NEW YORK (Reuters Health) - A woman’s overall diet during pregnancy may not be related to her child’s risk of developing wheezing problems by preschool age, a new study suggests.
Wheezing refers to a high-pitched whistling sound, most obvious while exhaling, that is usually caused by blockages in the small breathing tubes in the chest.
Occasional wheezing is common in infancy and early childhood, and is often related to viral infections. But young children with recurrent wheezing episodes are more likely than other children to develop asthma, particularly if they have risk factors such as family history of allergies and asthma.
Several studies have found connections between a pregnant woman’s intake of specific foods or nutrients and her child’s risk of developing recurrent wheezing or asthma.
Women who eat more fish, apples, omega-3 fatty acids and vitamins D and E, for example, seem to have relatively lower risks of the breathing problems. However, those studies do not prove that the foods and nutrients themselves bring the benefit.
One of the questions has been whether women who consume more of those foods simply have a healthier diet overall, and it’s the overall diet pattern that matters.
So for the new study, reported in the Journal of Allergy and Clinical Immunology, researchers looked at the relationship between diet patterns during pregnancy and wheezing risk among 1,376 mother-child pairs. Mothers completed detailed dietary questionnaires during their first and second trimesters, and their children’s rates of recurrent wheezing were followed to the age of 3.
Overall, 18 percent of the children developed repeat bouts of wheezing, based on parents’ questionnaire responses.

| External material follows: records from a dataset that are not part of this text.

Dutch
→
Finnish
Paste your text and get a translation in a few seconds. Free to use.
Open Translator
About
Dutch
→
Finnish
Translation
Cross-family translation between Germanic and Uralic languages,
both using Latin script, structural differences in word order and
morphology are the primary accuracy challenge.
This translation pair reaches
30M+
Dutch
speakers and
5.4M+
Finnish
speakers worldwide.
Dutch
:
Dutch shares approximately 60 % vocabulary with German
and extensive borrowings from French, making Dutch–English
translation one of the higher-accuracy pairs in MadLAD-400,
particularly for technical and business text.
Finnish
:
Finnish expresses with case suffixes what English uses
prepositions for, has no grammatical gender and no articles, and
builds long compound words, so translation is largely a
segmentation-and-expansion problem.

In general, the researchers found no differences in the children’s risk of wheezing, whether their mothers’ diet during pregnancy fit a generally healthful pattern or less-than-optimal one.

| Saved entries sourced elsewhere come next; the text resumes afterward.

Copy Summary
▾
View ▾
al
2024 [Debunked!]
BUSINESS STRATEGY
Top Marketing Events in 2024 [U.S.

Healthy patterns included a “Mediterranean”-style diet — typically high in fish, fruits and vegetables, olive oil, nuts and whole grains — and a “prudent” diet, rich in fruits and vegetables, whole grains, fish, poultry and eggs.

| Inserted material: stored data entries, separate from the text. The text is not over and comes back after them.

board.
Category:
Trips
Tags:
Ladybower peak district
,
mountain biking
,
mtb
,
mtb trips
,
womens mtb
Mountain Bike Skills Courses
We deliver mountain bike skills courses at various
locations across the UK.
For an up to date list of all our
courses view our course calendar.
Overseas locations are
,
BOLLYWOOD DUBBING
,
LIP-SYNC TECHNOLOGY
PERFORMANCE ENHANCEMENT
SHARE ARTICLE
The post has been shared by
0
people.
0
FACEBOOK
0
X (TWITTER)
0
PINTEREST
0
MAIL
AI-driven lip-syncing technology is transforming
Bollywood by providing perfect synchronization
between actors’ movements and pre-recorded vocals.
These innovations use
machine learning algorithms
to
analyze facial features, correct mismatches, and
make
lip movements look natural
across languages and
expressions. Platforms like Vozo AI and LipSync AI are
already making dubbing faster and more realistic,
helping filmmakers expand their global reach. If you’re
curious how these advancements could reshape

The less-than-healthful diet — called the “Western” pattern — included relatively high amounts of red and processed meats, high-fat dairy, sweets and refined grains like white bread.
The researchers stress, however, that the lack of a link between these eating patterns and wheezing risk does not diminish the importance of a healthy diet during pregnancy.
“For many reasons, both for the mother and child, it is important for mothers to eat a healthy diet,” said lead researcher Dr. Nancy M. Lange, of Brigham and Women’s Hospital and Harvard Medical School in Boston.
Nor do the current findings mean that nutrition during pregnancy has no role in the risk of childhood asthma, according to Lange.
Instead, she told Reuters Health in an email, they suggest that future studies should continue to investigate the links between specific nutrients during pregnancy and children’s wheezing and asthma risk.
For now, Lange said, no recommendations on specific foods or nutrients can be made.
She explained that the existing evidence linking benefits to certain vitamins and foods come from observational studies — where researchers asked women about their nutrition during pregnancy, then looked at the rates of wheezing or asthma among their children.
Such studies cannot prove cause-and-effect.
“It would be premature to recommend that women with a history of asthma, or without this history, take anything specific for the purposes of preventing asthma in their children,” Lange said.
Clinical trials to confirm any benefit of specific nutrients have yet to be done, she noted.
They are, however, in the works. One ongoing trial, for example, is testing whether giving pregnant women extra vitamin D has any effect on their children’s risk of recurrent wheezing by the age of 3.
Journal of Allergy and Clinical Immunology, online June 28, 2010.